Superhydrophobe : des scientifiques fabriquent la surface la plus glissante au monde
Des scientifiques ont mis au point ce qu’ils appellent la surface la plus hydrophobe qui soit. En lui donnant un revêtement liquide qui défie les conceptions habituelles, l’eau roulera sur la surface à des angles 500 fois moins élevés que les autres matériaux superhydrophobes.
Image d’entête : représentation d’une surface de type liquide qui constitue un nouveau type de surface répulsive qui offre de nombreux avantages techniques par rapport aux approches traditionnelles. (Ekaterina Osmekhina/ Université Aalto)
La capacité à repousser l’eau est importante pour de nombreux matériaux, en particulier dans les secteurs de l’automobile, de la marine et de l’aérospatiale. De nombreuses surfaces superhydrophobes fonctionnent en emprisonnant une couche d’air ou de liquide, ce qui fait que l’eau qui s’y dépose se transforme en gouttelettes et s’écoule plus facilement. Mais une nouvelle technologie permet de créer ce que l’on appelle des surfaces de type liquide (LLS pour liquid-like surfaces), qui comportent des couches de molécules très mobiles qui agissent comme des liquides, mais qui sont attachées à des substrats pour ne pas s’en échapper. Le résultat final ressemble à une surface lubrifiée sur laquelle l’eau glisse directement.

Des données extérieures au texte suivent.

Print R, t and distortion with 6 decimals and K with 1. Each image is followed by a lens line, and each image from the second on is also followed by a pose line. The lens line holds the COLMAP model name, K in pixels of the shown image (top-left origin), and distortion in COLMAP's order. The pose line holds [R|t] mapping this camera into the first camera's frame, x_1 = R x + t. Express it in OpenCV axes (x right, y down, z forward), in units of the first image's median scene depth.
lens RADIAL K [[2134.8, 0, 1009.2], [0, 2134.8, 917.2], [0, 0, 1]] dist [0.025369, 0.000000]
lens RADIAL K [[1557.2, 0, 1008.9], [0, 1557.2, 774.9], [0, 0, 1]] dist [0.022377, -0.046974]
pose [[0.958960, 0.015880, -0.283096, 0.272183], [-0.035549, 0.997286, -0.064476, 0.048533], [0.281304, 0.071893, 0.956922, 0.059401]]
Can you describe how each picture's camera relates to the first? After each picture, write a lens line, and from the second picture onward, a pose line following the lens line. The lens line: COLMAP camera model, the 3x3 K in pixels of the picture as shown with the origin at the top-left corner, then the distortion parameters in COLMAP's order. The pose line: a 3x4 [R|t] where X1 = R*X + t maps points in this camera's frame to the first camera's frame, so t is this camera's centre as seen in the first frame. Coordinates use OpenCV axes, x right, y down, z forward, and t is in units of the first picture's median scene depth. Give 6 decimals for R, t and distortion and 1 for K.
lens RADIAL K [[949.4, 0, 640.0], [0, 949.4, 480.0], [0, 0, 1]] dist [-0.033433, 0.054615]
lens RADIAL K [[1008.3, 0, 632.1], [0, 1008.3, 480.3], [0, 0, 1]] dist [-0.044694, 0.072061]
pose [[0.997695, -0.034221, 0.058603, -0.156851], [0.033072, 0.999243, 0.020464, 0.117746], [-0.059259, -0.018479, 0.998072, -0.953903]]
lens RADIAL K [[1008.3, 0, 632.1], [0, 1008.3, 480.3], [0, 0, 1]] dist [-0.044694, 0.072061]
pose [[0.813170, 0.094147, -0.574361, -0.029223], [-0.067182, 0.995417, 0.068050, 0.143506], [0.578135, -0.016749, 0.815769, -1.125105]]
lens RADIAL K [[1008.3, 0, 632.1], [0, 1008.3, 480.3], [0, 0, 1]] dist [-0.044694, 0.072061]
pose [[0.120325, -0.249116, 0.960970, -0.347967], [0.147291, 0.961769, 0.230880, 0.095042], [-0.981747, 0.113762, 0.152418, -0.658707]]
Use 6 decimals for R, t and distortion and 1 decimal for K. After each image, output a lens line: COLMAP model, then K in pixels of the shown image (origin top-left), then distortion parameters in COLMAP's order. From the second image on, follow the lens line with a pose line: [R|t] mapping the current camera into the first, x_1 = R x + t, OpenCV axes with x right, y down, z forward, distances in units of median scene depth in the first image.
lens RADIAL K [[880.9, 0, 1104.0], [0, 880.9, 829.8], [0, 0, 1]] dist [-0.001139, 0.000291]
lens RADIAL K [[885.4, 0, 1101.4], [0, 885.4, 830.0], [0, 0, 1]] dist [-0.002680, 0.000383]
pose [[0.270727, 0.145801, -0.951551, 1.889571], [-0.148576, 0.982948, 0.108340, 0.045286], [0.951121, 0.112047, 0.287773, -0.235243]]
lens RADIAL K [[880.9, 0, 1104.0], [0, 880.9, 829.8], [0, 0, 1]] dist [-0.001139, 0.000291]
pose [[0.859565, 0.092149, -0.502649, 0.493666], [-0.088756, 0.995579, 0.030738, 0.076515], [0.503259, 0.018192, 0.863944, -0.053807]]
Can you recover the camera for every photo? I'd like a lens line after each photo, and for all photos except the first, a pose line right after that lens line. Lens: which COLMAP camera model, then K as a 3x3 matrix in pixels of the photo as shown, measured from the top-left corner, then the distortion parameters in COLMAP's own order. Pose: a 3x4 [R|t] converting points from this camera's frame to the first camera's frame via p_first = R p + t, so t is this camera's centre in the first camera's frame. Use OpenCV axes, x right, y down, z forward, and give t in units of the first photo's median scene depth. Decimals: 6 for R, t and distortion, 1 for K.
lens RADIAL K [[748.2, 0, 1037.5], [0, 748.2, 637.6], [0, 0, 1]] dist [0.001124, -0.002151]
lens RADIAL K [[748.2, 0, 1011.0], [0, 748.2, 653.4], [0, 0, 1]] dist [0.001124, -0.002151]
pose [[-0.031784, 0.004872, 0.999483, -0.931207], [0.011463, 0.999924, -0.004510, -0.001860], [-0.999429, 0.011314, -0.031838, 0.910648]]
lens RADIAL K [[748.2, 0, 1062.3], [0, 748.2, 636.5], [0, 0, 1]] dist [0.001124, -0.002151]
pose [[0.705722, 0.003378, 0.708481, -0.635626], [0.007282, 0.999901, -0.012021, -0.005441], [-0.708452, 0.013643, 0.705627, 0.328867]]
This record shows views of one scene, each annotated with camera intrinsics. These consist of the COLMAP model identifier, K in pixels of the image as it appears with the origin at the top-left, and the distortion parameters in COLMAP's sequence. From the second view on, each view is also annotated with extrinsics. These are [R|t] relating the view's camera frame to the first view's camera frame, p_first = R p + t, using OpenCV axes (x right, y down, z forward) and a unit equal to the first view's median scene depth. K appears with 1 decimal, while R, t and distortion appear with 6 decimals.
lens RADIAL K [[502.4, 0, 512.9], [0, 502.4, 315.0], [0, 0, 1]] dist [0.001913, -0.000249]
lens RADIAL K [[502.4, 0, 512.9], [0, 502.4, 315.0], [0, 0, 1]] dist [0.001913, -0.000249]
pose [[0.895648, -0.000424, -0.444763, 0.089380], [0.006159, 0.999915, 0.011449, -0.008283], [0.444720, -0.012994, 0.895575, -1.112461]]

Dans cette nouvelle étude, des scientifiques de l’université d’Aalto en Finlande ont mis au point une nouvelle LLS à partir de molécules appelées monocouches auto-assemblées (SAM pour self-assembled monolayers) qui recouvrent un substrat de silicium. En réglant des conditions telles que la température et la teneur en eau du réacteur pendant la production, l’équipe a pu contrôler la quantité de silicium recouverte par les SAM.
Lorsque les SAM couvraient une grande partie de la surface, celle-ci devenait superhydrophobe, l’eau formant des gouttelettes et roulant sur la surface. Ce phénomène était prévisible, mais à la surprise des chercheurs, une faible couche de SAM rendait également la surface glissante. Et ce, sans que l’eau ne perle, ce qui a longtemps été considéré comme nécessaire à la superhydrophobie.
Selon Sakari Lepikko, de l’Université Aalto en Finlande et auteur principal de l’étude (lien plus bas) :
Il était contre-intuitif que même une faible couche de SAM produise une surface exceptionnellement glissante. Nous avons découvert que l’eau circule librement entre les molécules du SAM lorsque sa couverture est faible, et qu’elle glisse sur la surface. Et lorsque la couverture du SAM est élevée, l’eau reste sur le dessus et glisse tout aussi facilement. Ce n’est qu’entre ces deux états que l’eau adhère aux SAM et colle à la surface.
L’équipe affirme que certaines versions de leurs surfaces SAM sont les matériaux les plus hydrophobes jamais observés, les surfaces superhydrophobes présentent généralement des angles de glissement (l’angle auquel l’eau s’écoule) aussi bas que 5°. Mais l’équipe d’Aalto rapporte que les siennes peuvent atteindre un étonnant 0,01°, ce qui signifie que l’eau s’écoulera pratiquement de toute surface qui n’est pas parfaitement plane.
La mesure la plus courante de l’hydrophobie est ce que l’on appelle l’angle de contact, qui correspond à la courbe que forment les gouttes d’eau sur la surface. Mais il est difficile d’appliquer cette mesure ici, car les surfaces SAM permettent à l’eau de s’étaler en un film tout en roulant facilement.
Aussi fascinant que soit le revêtement SAM, les chercheurs reconnaissent qu’il est encore assez fin et qu’il se disperse facilement. Mais ils ont l’intention de continuer à travailler pour l’améliorer, afin qu’il puisse éventuellement être utilisé dans une série d’applications industrielles.
Toujours selon Lepikko :
Le transfert de chaleur dans les tuyaux, le dégivrage et l’antibuée sont des utilisations potentielles. Il sera également utile en microfluidique, où de minuscules gouttelettes doivent être déplacées en douceur, et pour créer des surfaces autonettoyantes. Notre mécanisme contre-intuitif est un nouveau moyen d’accroître la mobilité des gouttelettes partout où cela est nécessaire.
L’étude publiée dans Nature Chemistry : Droplet slipperiness despite surface heterogeneity at molecular scale et présentée sur le site de l’Université Aalto : Researchers create the most water-repellent surface ever.